■ Document extract:
'''

The Eerie Quotes And Carvings You Can Find In The Paris Catacombs

The Paris Catacombs date back to 1786 when, according to their official website, major public health problems tied to the city’s cemeteries led to a decision to transfer their contents to an underground site. Officials decided upon the former Tombe-Issoire quarries and began excavating human remains from the Saints-Innocents Cemetery in 1785. The underground site’s official name is “Paris Municipal Ossuary” but it became known as “the Catacombs” almost immediately in reference to the Roman catacombs “which had fascinated the public since their discovery.” The Catacombs opened to the public in 1809. 

Just before the 1809 opening, Inspector Hericart de Thury oversaw an extensive rearrangement and redecoration in which the previously scattered bones were organized within the walls. The design uses “rows of tibiae alternating with skulls” with fragments of bones piled behind the façade. The idea was to “encourage visitors toward introspection and a meditation on death.” This is emphasized by the words carved above the entrance to the ossuary, per Mental Floss: “Arrête, c’est ici l’empire de la mort.” This translates to “Stop, this is the empire of the dead.”

“Numbers here mean nothing; the crowd is lonely”

The walls of the catacombs are lined with an assortment of signs, some factual, as the one above that simply lets people know that the bones in these Catacombs are from the former Magdeleine Cemetery, were deposited in the western ossuary in 1844, and transferred to the Catacombs in 1859. Others are more philosophical and, as they are primarily focused on the topic of death, a bit eerie.

'''

■ Requirement 1:
According to the text about the Paris Catacombs, in what year did the Catacombs open to the public?
The text about the Paris Catacombs and the rows that follow are unrelated material.

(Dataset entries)
'''

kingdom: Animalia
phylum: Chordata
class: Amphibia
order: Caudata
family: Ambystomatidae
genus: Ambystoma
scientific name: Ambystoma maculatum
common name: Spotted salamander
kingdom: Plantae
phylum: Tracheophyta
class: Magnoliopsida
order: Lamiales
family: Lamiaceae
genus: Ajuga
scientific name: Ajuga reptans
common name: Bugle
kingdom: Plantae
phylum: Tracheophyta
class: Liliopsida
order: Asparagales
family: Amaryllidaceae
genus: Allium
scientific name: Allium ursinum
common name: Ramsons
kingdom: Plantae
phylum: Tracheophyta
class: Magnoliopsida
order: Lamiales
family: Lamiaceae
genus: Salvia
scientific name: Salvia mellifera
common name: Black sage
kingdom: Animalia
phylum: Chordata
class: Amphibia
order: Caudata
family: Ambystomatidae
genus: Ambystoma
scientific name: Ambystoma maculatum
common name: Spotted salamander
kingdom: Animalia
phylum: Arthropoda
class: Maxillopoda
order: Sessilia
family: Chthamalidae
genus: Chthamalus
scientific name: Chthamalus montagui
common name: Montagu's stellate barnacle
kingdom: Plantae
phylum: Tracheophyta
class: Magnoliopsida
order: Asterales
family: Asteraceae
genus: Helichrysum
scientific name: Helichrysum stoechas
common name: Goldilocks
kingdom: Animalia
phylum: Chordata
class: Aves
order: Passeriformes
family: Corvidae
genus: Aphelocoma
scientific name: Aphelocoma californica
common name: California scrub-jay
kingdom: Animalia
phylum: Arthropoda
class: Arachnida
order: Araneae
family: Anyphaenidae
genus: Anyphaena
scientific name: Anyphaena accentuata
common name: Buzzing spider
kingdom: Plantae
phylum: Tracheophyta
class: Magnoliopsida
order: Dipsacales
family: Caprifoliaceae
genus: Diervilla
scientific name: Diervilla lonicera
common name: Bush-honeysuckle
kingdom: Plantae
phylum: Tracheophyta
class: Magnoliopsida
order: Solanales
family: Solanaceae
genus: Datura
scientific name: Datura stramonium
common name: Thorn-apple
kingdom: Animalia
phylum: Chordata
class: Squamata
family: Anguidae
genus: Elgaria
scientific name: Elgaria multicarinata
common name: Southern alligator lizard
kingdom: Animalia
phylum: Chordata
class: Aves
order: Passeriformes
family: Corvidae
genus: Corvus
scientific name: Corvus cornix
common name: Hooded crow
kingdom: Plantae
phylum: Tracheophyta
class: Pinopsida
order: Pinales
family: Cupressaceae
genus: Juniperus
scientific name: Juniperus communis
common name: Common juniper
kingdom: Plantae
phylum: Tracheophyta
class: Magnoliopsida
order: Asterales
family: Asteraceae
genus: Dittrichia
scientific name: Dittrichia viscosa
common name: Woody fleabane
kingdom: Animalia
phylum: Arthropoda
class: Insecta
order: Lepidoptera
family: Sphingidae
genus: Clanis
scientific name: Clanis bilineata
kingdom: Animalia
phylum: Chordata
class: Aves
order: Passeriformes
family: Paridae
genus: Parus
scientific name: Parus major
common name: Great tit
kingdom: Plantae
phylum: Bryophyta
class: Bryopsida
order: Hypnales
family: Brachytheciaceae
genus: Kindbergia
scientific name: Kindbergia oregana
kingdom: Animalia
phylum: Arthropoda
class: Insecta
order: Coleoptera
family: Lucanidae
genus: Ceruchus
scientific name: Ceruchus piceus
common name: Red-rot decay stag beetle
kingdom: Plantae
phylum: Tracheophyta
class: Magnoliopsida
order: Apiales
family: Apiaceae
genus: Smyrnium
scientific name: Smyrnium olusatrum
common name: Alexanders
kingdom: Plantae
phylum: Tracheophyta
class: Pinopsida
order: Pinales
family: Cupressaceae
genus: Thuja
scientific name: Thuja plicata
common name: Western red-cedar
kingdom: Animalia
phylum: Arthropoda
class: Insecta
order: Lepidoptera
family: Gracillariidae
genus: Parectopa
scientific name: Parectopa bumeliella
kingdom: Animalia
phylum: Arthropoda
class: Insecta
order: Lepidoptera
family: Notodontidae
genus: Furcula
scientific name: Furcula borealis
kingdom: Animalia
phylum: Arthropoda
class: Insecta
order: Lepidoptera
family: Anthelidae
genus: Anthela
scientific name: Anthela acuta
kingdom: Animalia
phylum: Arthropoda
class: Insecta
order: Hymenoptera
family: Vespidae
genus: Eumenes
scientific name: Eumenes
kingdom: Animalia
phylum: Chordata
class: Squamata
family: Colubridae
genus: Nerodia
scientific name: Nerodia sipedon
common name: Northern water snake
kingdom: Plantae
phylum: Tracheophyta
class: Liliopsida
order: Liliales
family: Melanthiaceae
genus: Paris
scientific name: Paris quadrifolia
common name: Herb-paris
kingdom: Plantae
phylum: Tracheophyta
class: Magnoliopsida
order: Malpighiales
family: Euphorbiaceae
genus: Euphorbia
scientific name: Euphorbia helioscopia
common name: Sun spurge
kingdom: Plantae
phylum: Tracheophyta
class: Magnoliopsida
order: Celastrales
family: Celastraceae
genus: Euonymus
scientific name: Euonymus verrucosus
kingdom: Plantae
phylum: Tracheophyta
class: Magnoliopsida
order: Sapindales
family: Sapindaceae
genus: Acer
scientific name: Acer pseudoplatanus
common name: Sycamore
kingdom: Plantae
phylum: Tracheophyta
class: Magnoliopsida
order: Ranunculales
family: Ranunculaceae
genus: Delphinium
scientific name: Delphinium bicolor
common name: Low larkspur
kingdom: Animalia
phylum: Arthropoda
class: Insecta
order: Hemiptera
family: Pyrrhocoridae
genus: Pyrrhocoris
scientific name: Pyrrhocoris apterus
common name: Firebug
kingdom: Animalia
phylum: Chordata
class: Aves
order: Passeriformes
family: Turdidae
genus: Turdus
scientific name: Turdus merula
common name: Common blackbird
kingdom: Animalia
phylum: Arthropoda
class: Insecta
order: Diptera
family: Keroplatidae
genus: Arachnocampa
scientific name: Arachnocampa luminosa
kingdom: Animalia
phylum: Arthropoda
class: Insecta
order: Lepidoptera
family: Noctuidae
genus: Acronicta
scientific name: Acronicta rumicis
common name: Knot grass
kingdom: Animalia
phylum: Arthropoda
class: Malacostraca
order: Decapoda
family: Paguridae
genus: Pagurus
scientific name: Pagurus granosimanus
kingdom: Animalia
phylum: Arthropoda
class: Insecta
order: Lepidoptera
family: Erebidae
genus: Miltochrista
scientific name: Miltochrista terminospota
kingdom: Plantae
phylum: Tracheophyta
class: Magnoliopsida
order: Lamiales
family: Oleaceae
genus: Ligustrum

'''

■ Requirement 2:
Substitute "binomial name" for "scientific name" in the rows from the line with "common name: Woody fleabane" up to and including the line with "genus: Kindbergia". Write out only those lines, leaving everything else unchanged.

■ Problem solution 1:
1809

■ Problem solution 2:
common name: Woody fleabane
kingdom: Animalia
phylum: Arthropoda
class: Insecta
order: Lepidoptera
family: Sphingidae
genus: Clanis
binomial name: Clanis bilineata
kingdom: Animalia
phylum: Chordata
class: Aves
order: Passeriformes
family: Paridae
genus: Parus
binomial name: Parus major
common name: Great tit
kingdom: Plantae
phylum: Bryophyta
class: Bryopsida
order: Hypnales
family: Brachytheciaceae
genus: Kindbergia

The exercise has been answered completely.